Almost two-thirds of Ukraine’s 7.5 million children had been displaced just a few weeks into the invasion by Russian forces, according to UNICEF, the United Nations’ children agency. Many of them forced to leave everything behind: their homes, their schools, and often, their family members.
Among them, are the most vulnerable children – those with special needs and developmental disabilities. According to the Autism Europe at least 1% of the Ukrainian population is on the autism spectrum, therefore we can estimate that over 440.000 Ukrainians are autistic. Yet we know that they face a chronic lack of support that is exacerbated in the current context.

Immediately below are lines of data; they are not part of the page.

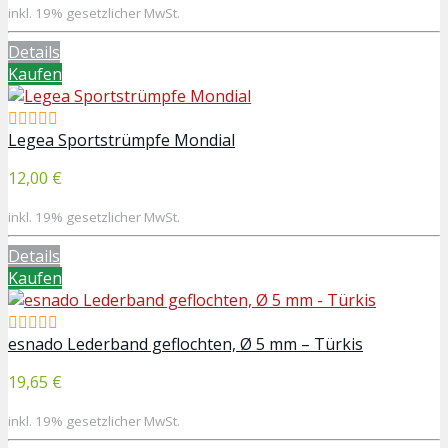
inkl. 19% gesetzlicher MwSt.
Details
Kaufen
Legea Sportstrümpfe Mondial
12,00 €
inkl. 19% gesetzlicher MwSt.
Details
Kaufen
esnado Lederband geflochten, Ø 5 mm – Türkis
19,65 €
inkl. 19% gesetzlicher MwSt.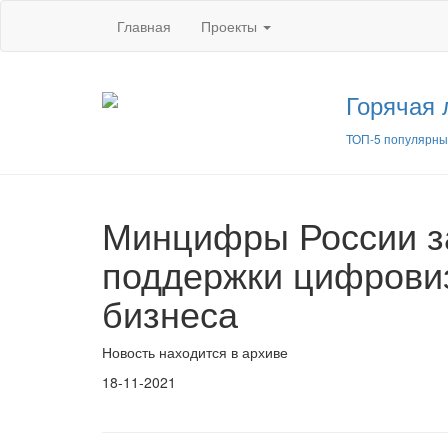
Главная
Проекты
Горячая 
ТОП-5 популярны
Минцифры России з
поддержки цифровиз
бизнеса
Новость находится в архиве
18-11-2021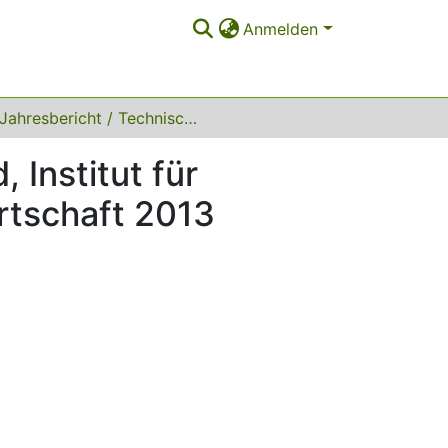
Anmelden
Jahresbericht / Technische Universität Dortmund, Institut für Energiesysteme, Energieeffizienz und Energiewirtschaft 2013
 Institut für
rtschaft 2013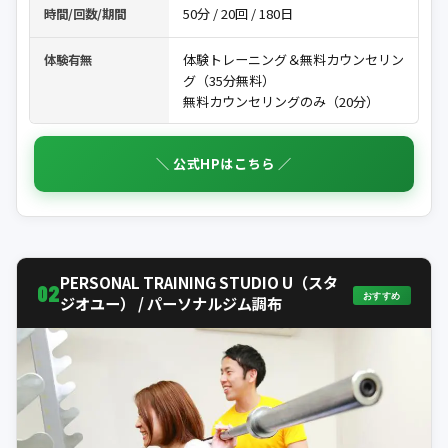
50分 / 20回 / 180日
時間/回数/期間
体験トレーニング＆無料カウンセリン
体験有無
グ（35分無料）
無料カウンセリングのみ（20分）
＼ 公式HPはこちら ／
PERSONAL TRAINING STUDIO U（スタ
02
おすすめ
ジオユー） / パーソナルジム調布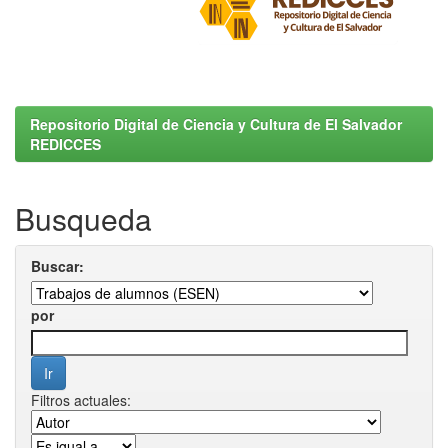
Repositorio Digital de Ciencia y Cultura de El Salvador
REDICCES
Busqueda
Buscar:
por
Filtros actuales: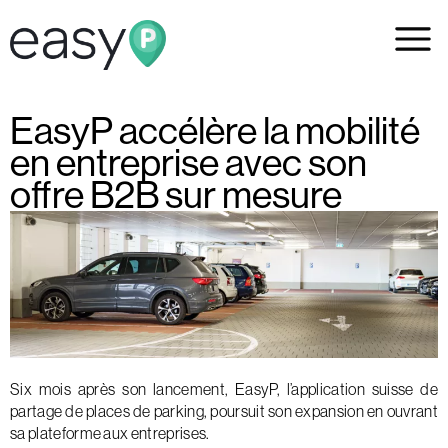
EasyP accélère la mobilité
en entreprise avec son
offre B2B sur mesure
Six mois après son lancement, EasyP, l’application suisse de
partage de places de parking, poursuit son expansion en ouvrant
sa plateforme aux entreprises.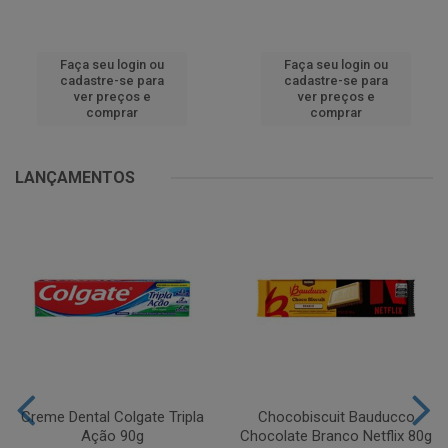
Faça seu login ou
Faça seu login ou
cadastre-se para
cadastre-se para
ver preços e
ver preços e
comprar
comprar
LANÇAMENTOS
Creme Dental Colgate Tripla
Chocobiscuit Bauducco
Ação 90g
Chocolate Branco Netflix 80g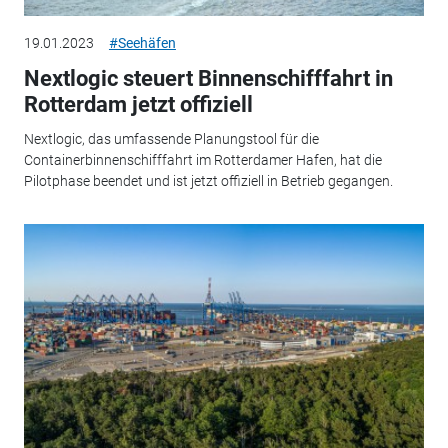
19.01.2023
#Seehäfen
Nextlogic steuert Binnenschifffahrt in
Rotterdam jetzt offiziell
Nextlogic, das umfassende Planungstool für die
Containerbinnenschifffahrt im Rotterdamer Hafen, hat die
Pilotphase beendet und ist jetzt offiziell in Betrieb gegangen.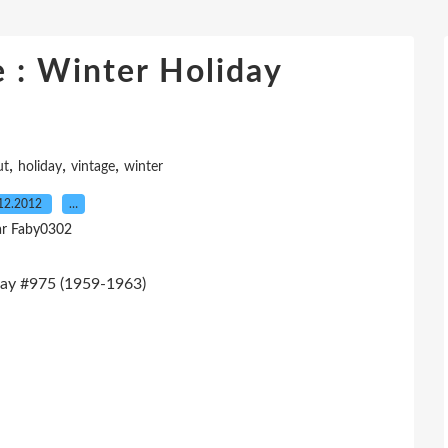
e : Winter Holiday
,
,
,
ut
holiday
vintage
winter
12.2012
…
ar Faby0302
day #975 (1959-1963)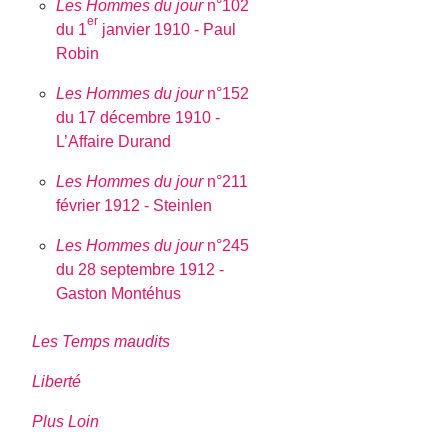
Les Hommes du jour
n°102
er
du 1
janvier 1910 - Paul
Robin
Les Hommes du jour
n°152
du 17 décembre 1910 -
L’Affaire Durand
Les Hommes du jour
n°211
février 1912 - Steinlen
Les Hommes du jour
n°245
du 28 septembre 1912 -
Gaston Montéhus
Les Temps maudits
Liberté
Plus Loin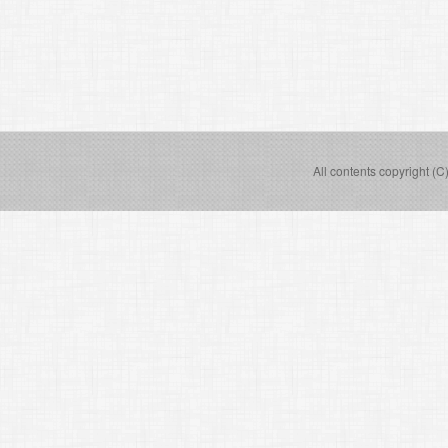
All contents copyright (C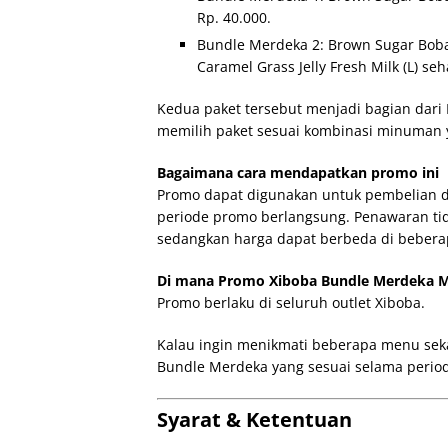
Rp. 40.000.
Bundle Merdeka 2: Brown Sugar Boba F
Caramel Grass Jelly Fresh Milk (L) se
Kedua paket tersebut menjadi bagian dar
memilih paket sesuai kombinasi minuman y
Bagaimana cara mendapatkan promo ini
Promo dapat digunakan untuk pembelian di
periode promo berlangsung. Penawaran ti
sedangkan harga dapat berbeda di beberap
Di mana Promo Xiboba Bundle Merdeka Mu
Promo berlaku di seluruh outlet Xiboba.
Kalau ingin menikmati beberapa menu sekal
Bundle Merdeka yang sesuai selama perio
Syarat & Ketentuan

In addition to witnessing the destruction and violence of war, Ukrainian children with autism are also grappling with the scary and overstimulating sound of sirens and ongoing shelling, the confinement of crowded bomb shelters, or the chaos of unexpected travel. Their interests, friendships and routines have been disrupted, and the many therapeutic supports on which they have come to rely on have been upended by the war. Some families are learning to navigate new environments in foreign countries while struggling to find the right therapeutic support. Yet others have opted to stay in Ukraine, as the perilous journey to safety would be too overwhelming and disruptive for their children.
Our mission is to ensure that children with autism and their families have access to sufficient high quality therapeutic services and supports to help them thrive and live fulfilling lives within communities and environments that are safe and welcoming.